### [Exercise details]
Count the lines in the records below that contain the string "Talent", treating uppercase and lowercase as different. Reply with the number alone.
(Available records)
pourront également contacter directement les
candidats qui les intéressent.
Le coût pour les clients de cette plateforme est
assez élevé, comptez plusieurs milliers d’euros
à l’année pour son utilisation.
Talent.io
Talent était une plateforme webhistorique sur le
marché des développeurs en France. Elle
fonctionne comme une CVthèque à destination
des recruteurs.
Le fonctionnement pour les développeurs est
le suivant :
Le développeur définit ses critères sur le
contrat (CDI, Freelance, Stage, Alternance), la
(End Available records)
(Available records)
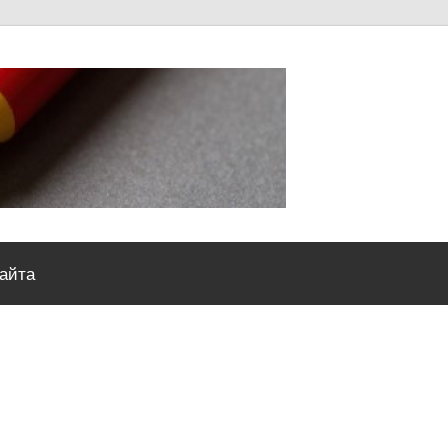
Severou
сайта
(End Available records)
### [Output below]
2